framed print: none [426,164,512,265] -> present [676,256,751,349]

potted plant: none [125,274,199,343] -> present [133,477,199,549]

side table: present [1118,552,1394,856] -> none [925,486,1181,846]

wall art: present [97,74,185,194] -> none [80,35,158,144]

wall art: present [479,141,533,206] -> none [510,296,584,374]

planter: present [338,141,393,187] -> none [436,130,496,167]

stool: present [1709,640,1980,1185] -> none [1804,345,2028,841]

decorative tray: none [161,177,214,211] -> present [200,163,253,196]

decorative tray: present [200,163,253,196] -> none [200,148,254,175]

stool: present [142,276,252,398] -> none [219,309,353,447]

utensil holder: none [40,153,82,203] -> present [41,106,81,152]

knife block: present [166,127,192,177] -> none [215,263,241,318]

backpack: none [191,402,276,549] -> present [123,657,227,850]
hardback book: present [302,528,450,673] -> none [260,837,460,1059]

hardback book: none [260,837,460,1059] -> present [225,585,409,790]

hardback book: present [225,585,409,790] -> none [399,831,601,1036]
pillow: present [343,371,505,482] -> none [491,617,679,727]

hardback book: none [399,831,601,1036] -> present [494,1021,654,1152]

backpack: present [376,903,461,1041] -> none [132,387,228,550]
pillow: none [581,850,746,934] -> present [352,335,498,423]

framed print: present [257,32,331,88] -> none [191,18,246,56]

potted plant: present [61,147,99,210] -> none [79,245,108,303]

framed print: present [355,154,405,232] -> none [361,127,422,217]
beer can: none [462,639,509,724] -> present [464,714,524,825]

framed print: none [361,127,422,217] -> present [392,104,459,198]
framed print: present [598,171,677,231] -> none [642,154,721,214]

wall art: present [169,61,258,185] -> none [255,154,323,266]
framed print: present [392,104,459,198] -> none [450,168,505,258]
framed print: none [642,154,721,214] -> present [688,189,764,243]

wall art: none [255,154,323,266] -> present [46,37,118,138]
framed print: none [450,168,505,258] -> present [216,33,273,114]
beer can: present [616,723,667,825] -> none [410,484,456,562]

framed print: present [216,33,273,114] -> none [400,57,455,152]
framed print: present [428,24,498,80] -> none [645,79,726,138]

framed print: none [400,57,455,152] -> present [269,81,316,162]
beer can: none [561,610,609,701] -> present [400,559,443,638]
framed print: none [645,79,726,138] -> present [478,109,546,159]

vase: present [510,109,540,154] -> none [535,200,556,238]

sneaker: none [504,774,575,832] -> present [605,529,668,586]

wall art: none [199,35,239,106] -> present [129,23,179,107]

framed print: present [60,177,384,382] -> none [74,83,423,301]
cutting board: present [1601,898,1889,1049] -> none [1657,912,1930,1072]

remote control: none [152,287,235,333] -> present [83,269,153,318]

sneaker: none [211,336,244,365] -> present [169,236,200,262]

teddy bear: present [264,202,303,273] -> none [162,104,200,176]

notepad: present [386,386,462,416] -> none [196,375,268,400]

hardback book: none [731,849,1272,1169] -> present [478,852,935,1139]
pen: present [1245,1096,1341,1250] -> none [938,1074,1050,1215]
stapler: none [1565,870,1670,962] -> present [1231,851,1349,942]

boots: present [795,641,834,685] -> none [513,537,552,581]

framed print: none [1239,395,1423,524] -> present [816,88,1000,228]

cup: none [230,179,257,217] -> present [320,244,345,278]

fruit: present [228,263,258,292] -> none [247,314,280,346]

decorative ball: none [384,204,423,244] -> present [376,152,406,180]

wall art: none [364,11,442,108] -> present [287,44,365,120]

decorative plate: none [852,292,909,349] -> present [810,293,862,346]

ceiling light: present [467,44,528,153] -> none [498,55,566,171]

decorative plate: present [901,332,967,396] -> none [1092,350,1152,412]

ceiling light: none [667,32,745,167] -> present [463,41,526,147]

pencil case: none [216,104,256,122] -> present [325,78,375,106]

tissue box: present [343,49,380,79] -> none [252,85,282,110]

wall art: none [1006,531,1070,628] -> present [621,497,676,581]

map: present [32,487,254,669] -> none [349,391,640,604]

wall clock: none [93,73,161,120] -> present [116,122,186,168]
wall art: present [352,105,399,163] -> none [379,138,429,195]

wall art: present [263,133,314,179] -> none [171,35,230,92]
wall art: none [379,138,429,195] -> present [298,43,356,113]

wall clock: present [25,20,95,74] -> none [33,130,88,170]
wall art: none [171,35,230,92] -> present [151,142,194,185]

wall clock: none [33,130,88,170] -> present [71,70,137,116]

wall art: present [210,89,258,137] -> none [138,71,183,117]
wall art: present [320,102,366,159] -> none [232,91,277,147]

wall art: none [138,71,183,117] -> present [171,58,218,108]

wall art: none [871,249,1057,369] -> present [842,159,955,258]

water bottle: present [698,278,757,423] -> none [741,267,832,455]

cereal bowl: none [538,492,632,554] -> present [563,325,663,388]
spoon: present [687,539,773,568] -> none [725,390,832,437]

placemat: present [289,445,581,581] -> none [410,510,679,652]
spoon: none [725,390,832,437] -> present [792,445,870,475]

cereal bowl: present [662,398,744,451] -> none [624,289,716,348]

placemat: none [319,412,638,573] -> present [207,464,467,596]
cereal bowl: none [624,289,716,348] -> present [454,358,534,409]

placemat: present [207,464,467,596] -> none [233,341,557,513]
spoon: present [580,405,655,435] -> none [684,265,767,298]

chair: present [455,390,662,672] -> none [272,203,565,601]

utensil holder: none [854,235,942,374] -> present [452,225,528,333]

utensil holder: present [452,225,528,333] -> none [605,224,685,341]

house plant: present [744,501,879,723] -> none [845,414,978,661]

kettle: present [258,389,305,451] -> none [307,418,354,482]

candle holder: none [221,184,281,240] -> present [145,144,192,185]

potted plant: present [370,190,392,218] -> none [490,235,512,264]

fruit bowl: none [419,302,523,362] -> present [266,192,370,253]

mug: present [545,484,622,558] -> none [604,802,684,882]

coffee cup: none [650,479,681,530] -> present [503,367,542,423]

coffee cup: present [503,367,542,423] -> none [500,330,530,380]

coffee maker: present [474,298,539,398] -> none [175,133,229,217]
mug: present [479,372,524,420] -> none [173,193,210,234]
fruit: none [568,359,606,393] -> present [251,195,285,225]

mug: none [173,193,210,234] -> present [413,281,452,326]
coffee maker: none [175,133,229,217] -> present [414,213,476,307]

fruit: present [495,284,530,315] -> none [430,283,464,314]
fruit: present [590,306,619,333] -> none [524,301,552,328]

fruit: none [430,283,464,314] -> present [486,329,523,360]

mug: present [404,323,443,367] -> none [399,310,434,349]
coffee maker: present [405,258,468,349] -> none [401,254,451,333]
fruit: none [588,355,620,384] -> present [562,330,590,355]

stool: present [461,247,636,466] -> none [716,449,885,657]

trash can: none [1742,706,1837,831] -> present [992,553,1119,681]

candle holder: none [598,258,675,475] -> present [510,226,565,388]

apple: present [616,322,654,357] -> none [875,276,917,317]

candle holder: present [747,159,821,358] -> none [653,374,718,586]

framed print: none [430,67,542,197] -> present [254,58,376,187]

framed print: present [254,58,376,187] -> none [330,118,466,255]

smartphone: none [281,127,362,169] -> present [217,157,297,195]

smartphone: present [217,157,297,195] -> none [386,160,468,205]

--------------------------------------------------

## Work to complete
All lines above in which the word "utensil" occurs should be identified and copied.

## Output
utensil holder: none [40,153,82,203] -> present [41,106,81,152]
utensil holder: none [854,235,942,374] -> present [452,225,528,333]
utensil holder: present [452,225,528,333] -> none [605,224,685,341]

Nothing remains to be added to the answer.